Who are the participants to this meeting and what value are they bringing to foster fisheries conservation both at regional and continental level?
We have received over 250 registration applications from participants across the world. In terms of countries, the participants have been drawn from 33 countries from the five regions of the world. Just to mention a few, we have participants from China, Germany, Democratic Republic of Congo, Brazil, Belgium, United States of America, Kenya and Nigeria just to mention a few. Notwithstanding, we have high level scientists from Southern African Development Community [Sadc] countries and the World Fish who will be in attendance at the conference. These scientists bring to the conference a large pool of knowledge on key issues that can redress the current challenges being faced in the sector, as well as proven case studies and strategies that have been successfully implemented in other countries for possible adoption and adaption by other countries. Sadc secretariat will also be in attendance to provide policy guidance.

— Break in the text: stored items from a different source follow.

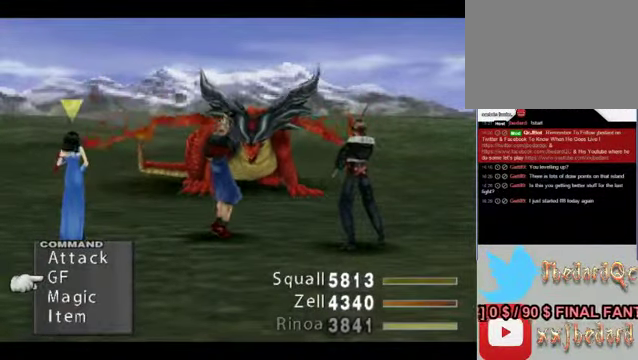
Gameplay with a controller (Xbox layout); each line is a JSON object with the inputs held at the frame after it. "events" lists button and stick changes between this image and that frame as [ms after this image, input, new state], when the widget could be followed in between. Not read: L1 L3 R1 R3 right_stick.
{"buttons": [], "left_stick": "down", "events": [[100, "left_stick", "down"], [267, "left_stick", "center"], [367, "left_stick", "down"]]}
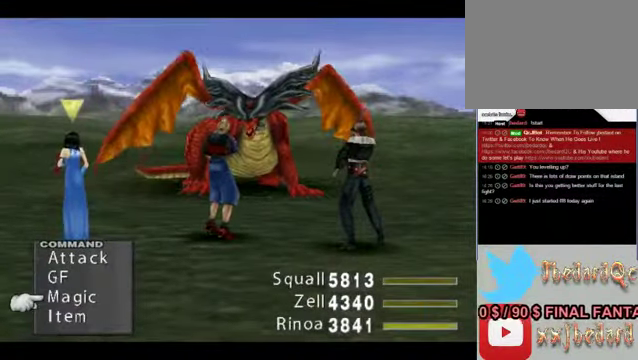
{"buttons": [], "left_stick": "down", "events": [[34, "left_stick", "center"], [200, "left_stick", "up"], [400, "left_stick", "center"], [500, "left_stick", "down"]]}
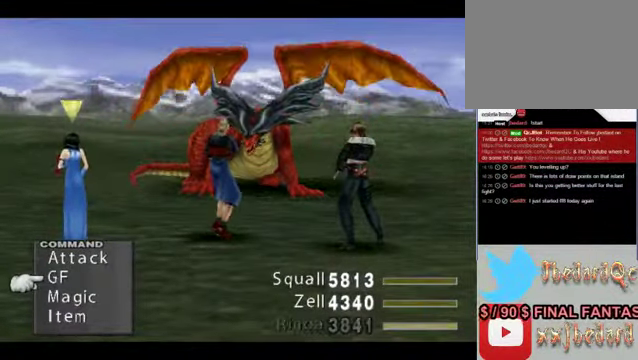
{"buttons": [], "left_stick": "center", "events": [[334, "left_stick", "center"]]}
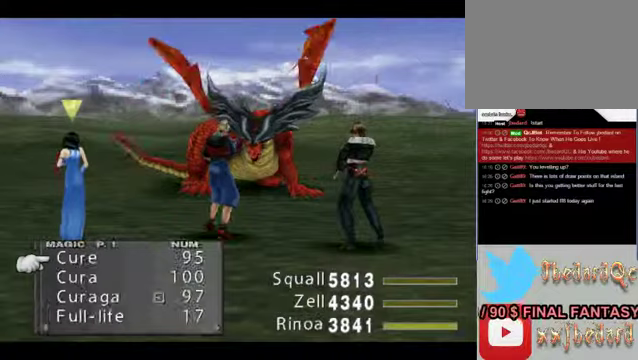
{"buttons": [], "left_stick": "center", "events": [[33, "A", "down"], [100, "A", "up"]]}
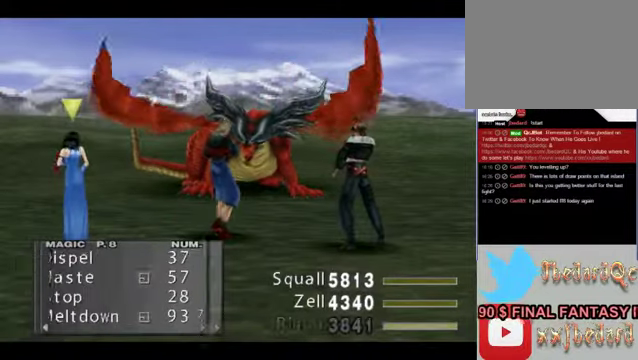
{"buttons": [], "left_stick": "left", "events": [[100, "left_stick", "left"], [233, "left_stick", "center"], [500, "left_stick", "left"]]}
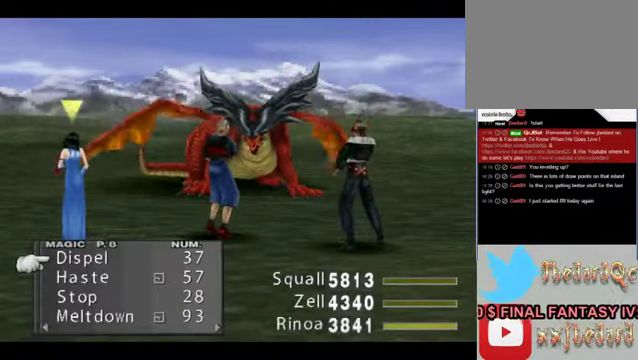
{"buttons": [], "left_stick": "down", "events": [[233, "left_stick", "center"], [433, "left_stick", "down"]]}
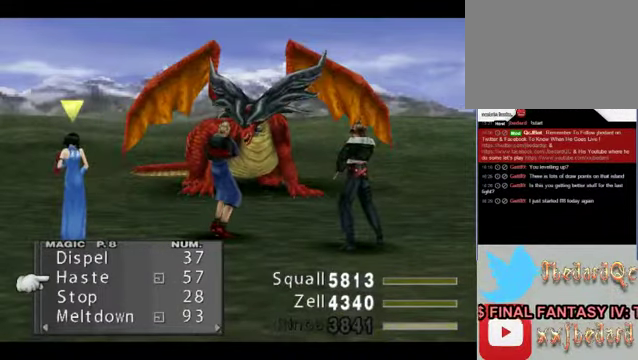
{"buttons": [], "left_stick": "center", "events": [[167, "left_stick", "center"], [267, "left_stick", "down"], [467, "left_stick", "center"]]}
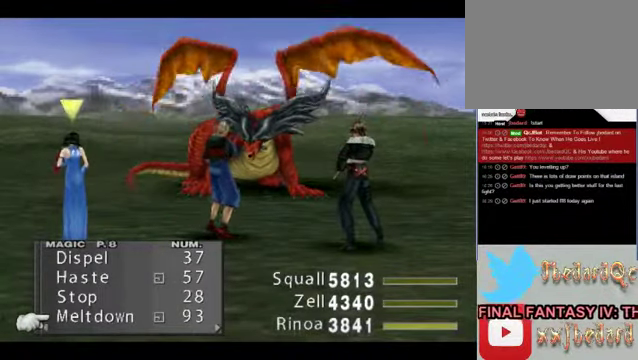
{"buttons": [], "left_stick": "center", "events": [[100, "left_stick", "down"], [300, "left_stick", "center"]]}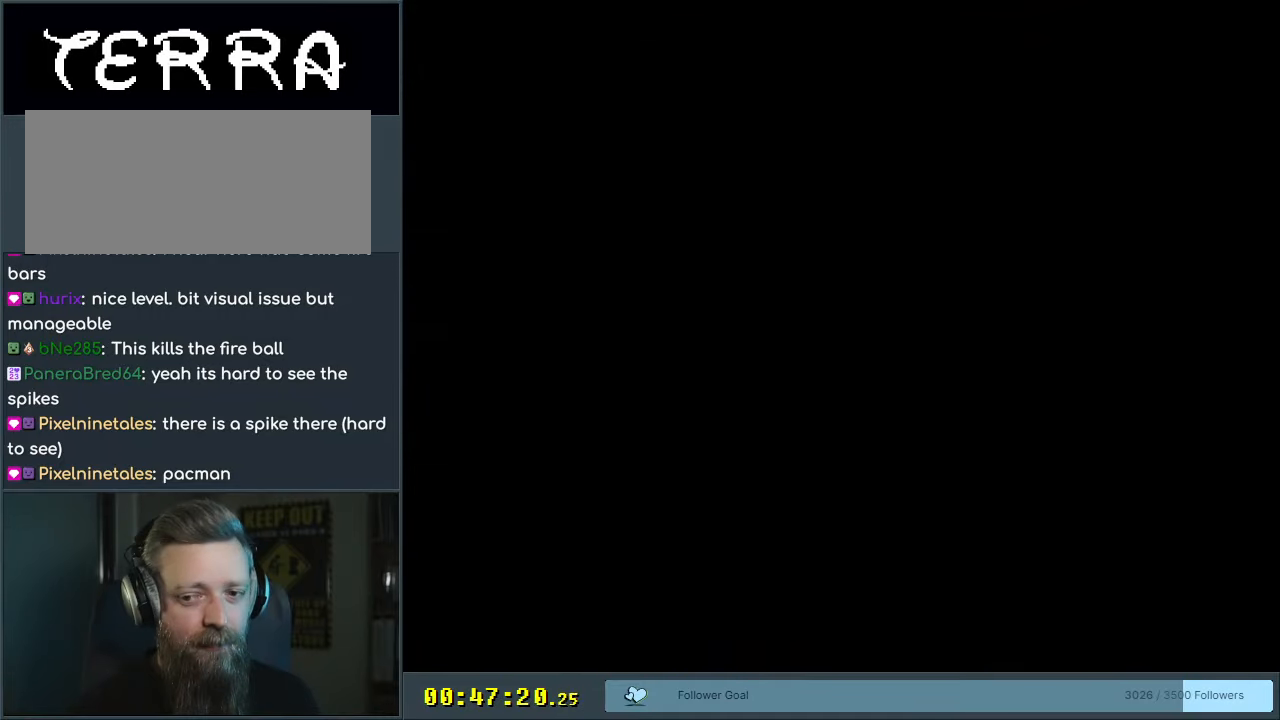
Gameplay with a controller (Nintendo layout); each line is a JSON object with the inputs held at the frame after it. "events" lists button and stick changes between this image and that frame as [ms after this image, input, new state], when the widget could be followed in between. Not read: L3 R3.
{"buttons": ["A", "X"], "events": [[317, "A", "down"], [350, "X", "down"]]}
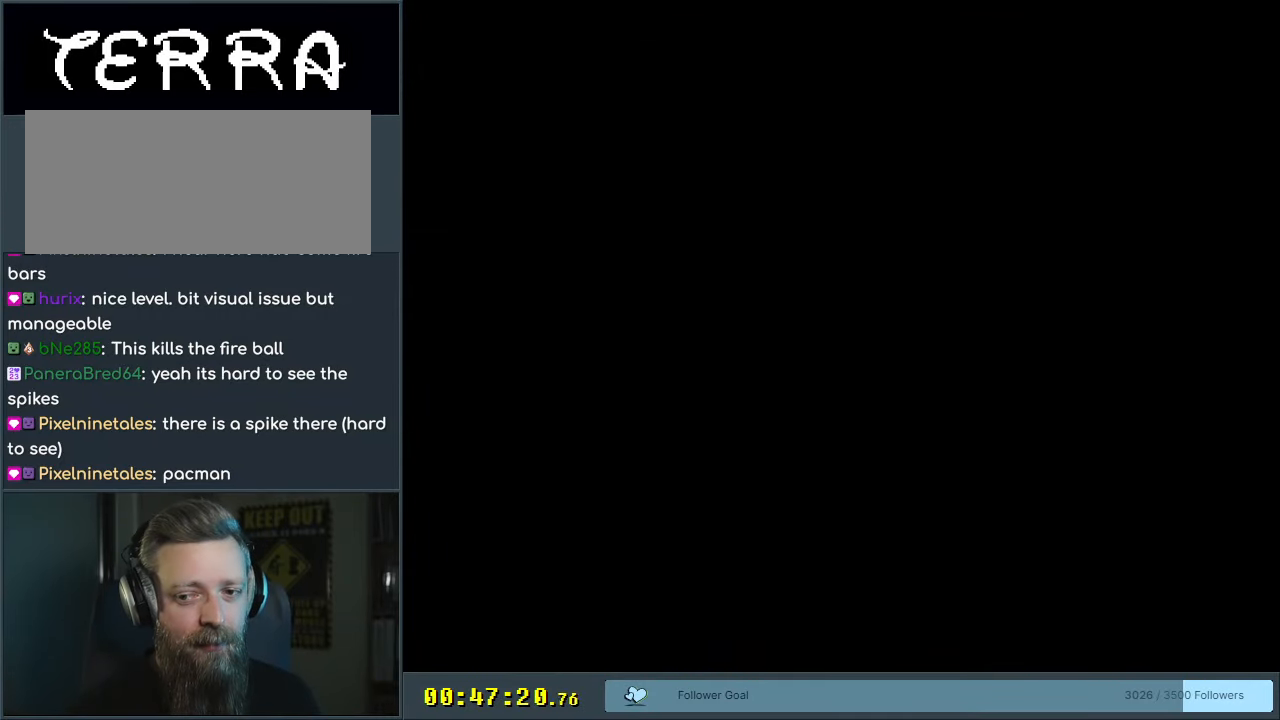
{"buttons": ["A", "X"], "events": []}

As for Malawi, what is the current state of fisheries resources in the face of a changing climate?
The fishery of Lake Malombe represents an interesting case study regarding issues of environmental degradation and climate change. The lake has witnessed some of the most devastating changes in landings and species composition. The Chambo and Kambuzi fisheries have crashed and landings have continued to decline with less than 4 000 tonnes annually from a maximum of 12 000 tonnes in the 1980s. The major reasons behind this decline include excessive fishing effort, high non-compliance, catchment and habitat degradation and impacts of climate change. As one is able to see, the existing conditions have negatively affected fish and agricultural production around the lake resulting into food and economic insecurity for surrounding communities. Climate change has resulted into increased variability in rainfall that has caused floods and droughts.
Do you see Malawi reversing the declining trends in fish species number, especially the Chambo?

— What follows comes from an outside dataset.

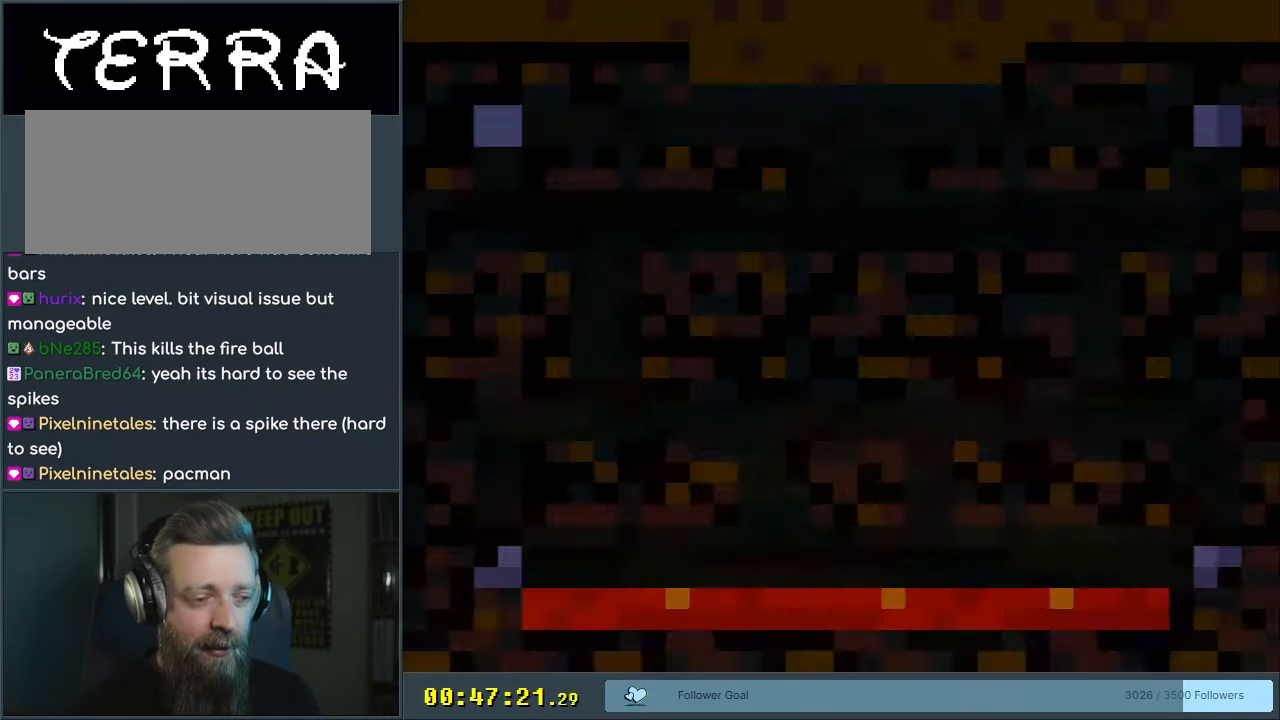
{"buttons": ["A", "X", "DPAD_LEFT"], "events": [[367, "DPAD_LEFT", "down"]]}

The potential for the current decline in Chambo to be reversed is there and can indeed be achieved. We have several international organizations such that we have partnerships with the Malawi Government through the Fisheries Department and are investing in several programmes and projects in the lakes of Malawi to address the declining levels of Chambo.
Lastly, what role are regional institutions playing to ensure the fish industry remains relevant and continues to support populations that rely on it for food and nutritional security?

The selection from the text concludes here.